■ **What to work on**:
Provide an exact repetition of every entry, with no word altered.

■ **Input data**:
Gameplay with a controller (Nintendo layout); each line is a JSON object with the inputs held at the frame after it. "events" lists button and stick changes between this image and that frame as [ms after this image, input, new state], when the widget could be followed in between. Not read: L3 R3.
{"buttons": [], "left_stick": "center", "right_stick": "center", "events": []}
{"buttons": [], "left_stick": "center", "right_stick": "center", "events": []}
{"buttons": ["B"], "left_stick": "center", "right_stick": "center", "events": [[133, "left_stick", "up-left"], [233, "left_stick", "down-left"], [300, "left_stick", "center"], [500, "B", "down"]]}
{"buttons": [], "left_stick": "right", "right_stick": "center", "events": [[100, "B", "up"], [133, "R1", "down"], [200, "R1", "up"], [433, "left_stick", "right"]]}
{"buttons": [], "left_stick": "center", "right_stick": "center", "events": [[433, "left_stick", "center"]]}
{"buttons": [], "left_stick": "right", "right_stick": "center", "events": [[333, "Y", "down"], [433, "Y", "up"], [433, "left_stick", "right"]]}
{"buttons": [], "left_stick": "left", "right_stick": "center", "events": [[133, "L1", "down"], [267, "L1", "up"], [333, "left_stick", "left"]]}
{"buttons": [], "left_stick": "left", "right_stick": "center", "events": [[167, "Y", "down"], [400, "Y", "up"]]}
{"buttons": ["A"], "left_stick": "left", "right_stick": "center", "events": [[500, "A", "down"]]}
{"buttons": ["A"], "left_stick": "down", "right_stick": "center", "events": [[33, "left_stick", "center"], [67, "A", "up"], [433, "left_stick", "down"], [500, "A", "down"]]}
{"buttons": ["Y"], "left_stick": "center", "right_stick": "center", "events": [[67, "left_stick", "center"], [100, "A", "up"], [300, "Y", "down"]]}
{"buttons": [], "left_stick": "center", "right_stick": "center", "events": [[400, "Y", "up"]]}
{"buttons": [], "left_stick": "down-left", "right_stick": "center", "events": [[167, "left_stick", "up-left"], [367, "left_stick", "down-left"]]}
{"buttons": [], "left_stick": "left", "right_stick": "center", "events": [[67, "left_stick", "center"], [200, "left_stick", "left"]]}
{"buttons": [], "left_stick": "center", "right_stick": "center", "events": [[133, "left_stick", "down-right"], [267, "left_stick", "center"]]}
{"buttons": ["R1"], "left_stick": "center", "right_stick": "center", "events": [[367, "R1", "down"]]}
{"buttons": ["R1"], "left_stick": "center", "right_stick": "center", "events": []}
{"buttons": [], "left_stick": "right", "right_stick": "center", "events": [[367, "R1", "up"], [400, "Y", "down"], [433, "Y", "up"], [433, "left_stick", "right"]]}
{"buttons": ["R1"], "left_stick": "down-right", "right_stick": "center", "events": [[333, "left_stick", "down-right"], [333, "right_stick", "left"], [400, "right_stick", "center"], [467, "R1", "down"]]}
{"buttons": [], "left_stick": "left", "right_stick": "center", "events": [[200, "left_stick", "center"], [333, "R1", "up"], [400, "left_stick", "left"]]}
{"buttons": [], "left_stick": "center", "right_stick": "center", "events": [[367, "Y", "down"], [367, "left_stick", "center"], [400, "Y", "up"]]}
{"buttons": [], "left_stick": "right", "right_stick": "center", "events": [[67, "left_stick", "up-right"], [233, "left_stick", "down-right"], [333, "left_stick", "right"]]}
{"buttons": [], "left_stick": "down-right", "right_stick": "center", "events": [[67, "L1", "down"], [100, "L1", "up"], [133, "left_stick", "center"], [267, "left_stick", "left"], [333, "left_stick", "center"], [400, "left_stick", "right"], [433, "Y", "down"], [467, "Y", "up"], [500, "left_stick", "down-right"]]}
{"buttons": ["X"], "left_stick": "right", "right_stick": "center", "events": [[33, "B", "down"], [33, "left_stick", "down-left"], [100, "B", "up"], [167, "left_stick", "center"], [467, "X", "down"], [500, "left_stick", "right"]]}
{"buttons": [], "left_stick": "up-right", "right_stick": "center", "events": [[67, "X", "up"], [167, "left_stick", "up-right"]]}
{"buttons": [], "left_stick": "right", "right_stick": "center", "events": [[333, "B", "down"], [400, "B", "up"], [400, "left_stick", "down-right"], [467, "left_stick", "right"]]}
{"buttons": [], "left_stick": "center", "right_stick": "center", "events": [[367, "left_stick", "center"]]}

■ **Result for this exercise**:
Gameplay with a controller (Nintendo layout); each line is a JSON object with the inputs held at the frame after it. "events" lists button and stick changes between this image and that frame as [ms after this image, input, new state], when the widget could be followed in between. Not read: L3 R3.
{"buttons": [], "left_stick": "center", "right_stick": "center", "events": []}
{"buttons": [], "left_stick": "center", "right_stick": "center", "events": []}
{"buttons": ["B"], "left_stick": "center", "right_stick": "center", "events": [[133, "left_stick", "up-left"], [233, "left_stick", "down-left"], [300, "left_stick", "center"], [500, "B", "down"]]}
{"buttons": [], "left_stick": "right", "right_stick": "center", "events": [[100, "B", "up"], [133, "R1", "down"], [200, "R1", "up"], [433, "left_stick", "right"]]}
{"buttons": [], "left_stick": "center", "right_stick": "center", "events": [[433, "left_stick", "center"]]}
{"buttons": [], "left_stick": "right", "right_stick": "center", "events": [[333, "Y", "down"], [433, "Y", "up"], [433, "left_stick", "right"]]}
{"buttons": [], "left_stick": "left", "right_stick": "center", "events": [[133, "L1", "down"], [267, "L1", "up"], [333, "left_stick", "left"]]}
{"buttons": [], "left_stick": "left", "right_stick": "center", "events": [[167, "Y", "down"], [400, "Y", "up"]]}
{"buttons": ["A"], "left_stick": "left", "right_stick": "center", "events": [[500, "A", "down"]]}
{"buttons": ["A"], "left_stick": "down", "right_stick": "center", "events": [[33, "left_stick", "center"], [67, "A", "up"], [433, "left_stick", "down"], [500, "A", "down"]]}
{"buttons": ["Y"], "left_stick": "center", "right_stick": "center", "events": [[67, "left_stick", "center"], [100, "A", "up"], [300, "Y", "down"]]}
{"buttons": [], "left_stick": "center", "right_stick": "center", "events": [[400, "Y", "up"]]}
{"buttons": [], "left_stick": "down-left", "right_stick": "center", "events": [[167, "left_stick", "up-left"], [367, "left_stick", "down-left"]]}
{"buttons": [], "left_stick": "left", "right_stick": "center", "events": [[67, "left_stick", "center"], [200, "left_stick", "left"]]}
{"buttons": [], "left_stick": "center", "right_stick": "center", "events": [[133, "left_stick", "down-right"], [267, "left_stick", "center"]]}
{"buttons": ["R1"], "left_stick": "center", "right_stick": "center", "events": [[367, "R1", "down"]]}
{"buttons": ["R1"], "left_stick": "center", "right_stick": "center", "events": []}
{"buttons": [], "left_stick": "right", "right_stick": "center", "events": [[367, "R1", "up"], [400, "Y", "down"], [433, "Y", "up"], [433, "left_stick", "right"]]}
{"buttons": ["R1"], "left_stick": "down-right", "right_stick": "center", "events": [[333, "left_stick", "down-right"], [333, "right_stick", "left"], [400, "right_stick", "center"], [467, "R1", "down"]]}
{"buttons": [], "left_stick": "left", "right_stick": "center", "events": [[200, "left_stick", "center"], [333, "R1", "up"], [400, "left_stick", "left"]]}
{"buttons": [], "left_stick": "center", "right_stick": "center", "events": [[367, "Y", "down"], [367, "left_stick", "center"], [400, "Y", "up"]]}
{"buttons": [], "left_stick": "right", "right_stick": "center", "events": [[67, "left_stick", "up-right"], [233, "left_stick", "down-right"], [333, "left_stick", "right"]]}
{"buttons": [], "left_stick": "down-right", "right_stick": "center", "events": [[67, "L1", "down"], [100, "L1", "up"], [133, "left_stick", "center"], [267, "left_stick", "left"], [333, "left_stick", "center"], [400, "left_stick", "right"], [433, "Y", "down"], [467, "Y", "up"], [500, "left_stick", "down-right"]]}
{"buttons": ["X"], "left_stick": "right", "right_stick": "center", "events": [[33, "B", "down"], [33, "left_stick", "down-left"], [100, "B", "up"], [167, "left_stick", "center"], [467, "X", "down"], [500, "left_stick", "right"]]}
{"buttons": [], "left_stick": "up-right", "right_stick": "center", "events": [[67, "X", "up"], [167, "left_stick", "up-right"]]}
{"buttons": [], "left_stick": "right", "right_stick": "center", "events": [[333, "B", "down"], [400, "B", "up"], [400, "left_stick", "down-right"], [467, "left_stick", "right"]]}
{"buttons": [], "left_stick": "center", "right_stick": "center", "events": [[367, "left_stick", "center"]]}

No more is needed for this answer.